• [Task details]:
Set down the records word for word, beginning with their first line and going on through the line that contains "constructed from smooth concrete". Stop after that line.

+++

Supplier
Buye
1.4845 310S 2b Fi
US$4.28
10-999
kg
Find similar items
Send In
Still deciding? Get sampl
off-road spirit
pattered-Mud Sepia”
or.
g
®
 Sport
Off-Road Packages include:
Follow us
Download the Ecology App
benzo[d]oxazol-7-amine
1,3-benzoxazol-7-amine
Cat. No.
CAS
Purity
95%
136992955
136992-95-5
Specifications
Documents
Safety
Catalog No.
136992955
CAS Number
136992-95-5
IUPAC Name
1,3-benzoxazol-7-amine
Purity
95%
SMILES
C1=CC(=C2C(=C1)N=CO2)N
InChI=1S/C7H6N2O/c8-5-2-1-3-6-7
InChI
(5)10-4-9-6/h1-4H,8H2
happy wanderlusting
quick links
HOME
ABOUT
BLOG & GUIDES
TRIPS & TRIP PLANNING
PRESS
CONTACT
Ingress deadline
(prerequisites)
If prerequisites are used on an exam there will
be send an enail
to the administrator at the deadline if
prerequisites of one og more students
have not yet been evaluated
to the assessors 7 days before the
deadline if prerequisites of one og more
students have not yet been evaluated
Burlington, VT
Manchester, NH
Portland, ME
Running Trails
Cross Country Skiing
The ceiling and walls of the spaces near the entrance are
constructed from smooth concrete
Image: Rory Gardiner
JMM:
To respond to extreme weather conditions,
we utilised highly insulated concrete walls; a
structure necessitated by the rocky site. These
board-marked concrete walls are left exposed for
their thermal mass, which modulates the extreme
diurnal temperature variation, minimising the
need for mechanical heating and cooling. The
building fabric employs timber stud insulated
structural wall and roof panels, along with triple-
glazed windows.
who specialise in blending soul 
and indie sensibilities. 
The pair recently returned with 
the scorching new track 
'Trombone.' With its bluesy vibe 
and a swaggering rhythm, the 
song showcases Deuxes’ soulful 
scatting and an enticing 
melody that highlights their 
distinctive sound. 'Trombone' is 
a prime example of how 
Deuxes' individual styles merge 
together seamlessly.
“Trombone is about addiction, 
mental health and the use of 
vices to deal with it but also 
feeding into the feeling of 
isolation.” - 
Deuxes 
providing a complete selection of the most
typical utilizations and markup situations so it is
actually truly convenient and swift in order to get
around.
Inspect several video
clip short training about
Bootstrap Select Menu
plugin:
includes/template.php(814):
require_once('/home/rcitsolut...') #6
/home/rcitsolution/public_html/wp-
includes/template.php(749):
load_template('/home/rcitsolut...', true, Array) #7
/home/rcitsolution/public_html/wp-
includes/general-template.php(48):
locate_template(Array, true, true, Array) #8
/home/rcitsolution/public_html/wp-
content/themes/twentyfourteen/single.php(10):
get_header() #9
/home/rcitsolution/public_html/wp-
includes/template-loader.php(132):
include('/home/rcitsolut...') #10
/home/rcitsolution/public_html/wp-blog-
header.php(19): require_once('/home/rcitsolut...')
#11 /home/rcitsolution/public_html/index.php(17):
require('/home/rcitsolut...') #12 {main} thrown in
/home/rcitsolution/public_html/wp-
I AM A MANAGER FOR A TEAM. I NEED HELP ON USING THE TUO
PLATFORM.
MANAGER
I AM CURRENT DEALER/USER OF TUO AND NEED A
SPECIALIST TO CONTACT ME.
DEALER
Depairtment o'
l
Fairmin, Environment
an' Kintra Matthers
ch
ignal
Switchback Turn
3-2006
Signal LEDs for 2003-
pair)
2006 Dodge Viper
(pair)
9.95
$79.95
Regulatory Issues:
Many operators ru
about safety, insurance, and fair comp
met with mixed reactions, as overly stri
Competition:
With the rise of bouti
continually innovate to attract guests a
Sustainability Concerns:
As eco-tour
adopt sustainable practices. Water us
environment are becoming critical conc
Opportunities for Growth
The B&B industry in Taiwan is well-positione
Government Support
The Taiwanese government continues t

+++

• [Response box]:
Supplier
Buye
1.4845 310S 2b Fi
US$4.28
10-999
kg
Find similar items
Send In
Still deciding? Get sampl
off-road spirit
pattered-Mud Sepia”
or.
g
®
 Sport
Off-Road Packages include:
Follow us
Download the Ecology App
benzo[d]oxazol-7-amine
1,3-benzoxazol-7-amine
Cat. No.
CAS
Purity
95%
136992955
136992-95-5
Specifications
Documents
Safety
Catalog No.
136992955
CAS Number
136992-95-5
IUPAC Name
1,3-benzoxazol-7-amine
Purity
95%
SMILES
C1=CC(=C2C(=C1)N=CO2)N
InChI=1S/C7H6N2O/c8-5-2-1-3-6-7
InChI
(5)10-4-9-6/h1-4H,8H2
happy wanderlusting
quick links
HOME
ABOUT
BLOG & GUIDES
TRIPS & TRIP PLANNING
PRESS
CONTACT
Ingress deadline
(prerequisites)
If prerequisites are used on an exam there will
be send an enail
to the administrator at the deadline if
prerequisites of one og more students
have not yet been evaluated
to the assessors 7 days before the
deadline if prerequisites of one og more
students have not yet been evaluated
Burlington, VT
Manchester, NH
Portland, ME
Running Trails
Cross Country Skiing
The ceiling and walls of the spaces near the entrance are
constructed from smooth concrete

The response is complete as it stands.